INSTRUCTIONS FOR THE TASK – Every line from the line containing "right elbow: (264, 316)" through the final line below must be returned exactly, and no other line.

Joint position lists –
= = =

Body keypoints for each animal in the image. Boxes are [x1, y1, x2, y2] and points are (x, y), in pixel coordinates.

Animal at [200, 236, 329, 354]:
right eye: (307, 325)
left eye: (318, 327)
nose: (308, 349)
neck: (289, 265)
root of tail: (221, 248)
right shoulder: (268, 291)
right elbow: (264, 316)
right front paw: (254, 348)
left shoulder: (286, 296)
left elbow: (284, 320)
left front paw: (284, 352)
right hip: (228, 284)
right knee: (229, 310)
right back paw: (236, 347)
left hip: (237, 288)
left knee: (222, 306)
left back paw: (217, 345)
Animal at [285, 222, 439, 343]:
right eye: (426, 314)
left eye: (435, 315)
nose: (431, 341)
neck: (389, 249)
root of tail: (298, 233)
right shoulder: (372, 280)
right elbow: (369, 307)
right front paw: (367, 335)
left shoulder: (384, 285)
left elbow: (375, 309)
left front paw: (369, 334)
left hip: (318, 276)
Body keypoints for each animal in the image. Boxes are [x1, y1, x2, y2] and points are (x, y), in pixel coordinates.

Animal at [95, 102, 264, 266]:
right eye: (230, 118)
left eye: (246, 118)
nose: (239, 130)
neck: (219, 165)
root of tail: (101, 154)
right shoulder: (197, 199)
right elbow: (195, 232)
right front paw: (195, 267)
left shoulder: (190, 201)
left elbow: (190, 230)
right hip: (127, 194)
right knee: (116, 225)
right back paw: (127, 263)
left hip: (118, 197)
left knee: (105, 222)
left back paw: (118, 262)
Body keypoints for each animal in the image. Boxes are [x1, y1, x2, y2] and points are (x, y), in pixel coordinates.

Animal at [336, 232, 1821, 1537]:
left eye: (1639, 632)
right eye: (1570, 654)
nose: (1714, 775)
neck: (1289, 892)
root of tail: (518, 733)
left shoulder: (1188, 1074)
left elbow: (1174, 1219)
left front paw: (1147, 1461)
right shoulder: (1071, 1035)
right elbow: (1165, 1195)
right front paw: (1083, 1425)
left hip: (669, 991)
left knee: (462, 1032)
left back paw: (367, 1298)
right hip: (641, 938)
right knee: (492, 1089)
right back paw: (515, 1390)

= = =

EXERCISE OUTPUT –
right elbow: (264, 316)
right front paw: (254, 348)
left shoulder: (286, 296)
left elbow: (284, 320)
left front paw: (284, 352)
right hip: (228, 284)
right knee: (229, 310)
right back paw: (236, 347)
left hip: (237, 288)
left knee: (222, 306)
left back paw: (217, 345)
Animal at [285, 222, 439, 343]:
right eye: (426, 314)
left eye: (435, 315)
nose: (431, 341)
neck: (389, 249)
root of tail: (298, 233)
right shoulder: (372, 280)
right elbow: (369, 307)
right front paw: (367, 335)
left shoulder: (384, 285)
left elbow: (375, 309)
left front paw: (369, 334)
left hip: (318, 276)
Body keypoints for each animal in the image. Boxes are [x1, y1, x2, y2] and points are (x, y), in pixel coordinates.

Animal at [95, 102, 264, 266]:
right eye: (230, 118)
left eye: (246, 118)
nose: (239, 130)
neck: (219, 165)
root of tail: (101, 154)
right shoulder: (197, 199)
right elbow: (195, 232)
right front paw: (195, 267)
left shoulder: (190, 201)
left elbow: (190, 230)
right hip: (127, 194)
right knee: (116, 225)
right back paw: (127, 263)
left hip: (118, 197)
left knee: (105, 222)
left back paw: (118, 262)
Body keypoints for each animal in the image. Boxes are [x1, y1, x2, y2] and points are (x, y), in pixel coordinates.

Animal at [336, 232, 1821, 1537]:
left eye: (1639, 632)
right eye: (1570, 654)
nose: (1714, 775)
neck: (1289, 892)
root of tail: (518, 733)
left shoulder: (1188, 1074)
left elbow: (1174, 1219)
left front paw: (1147, 1461)
right shoulder: (1071, 1035)
right elbow: (1165, 1195)
right front paw: (1083, 1425)
left hip: (669, 991)
left knee: (462, 1032)
left back paw: (367, 1298)
right hip: (641, 938)
right knee: (492, 1089)
right back paw: (515, 1390)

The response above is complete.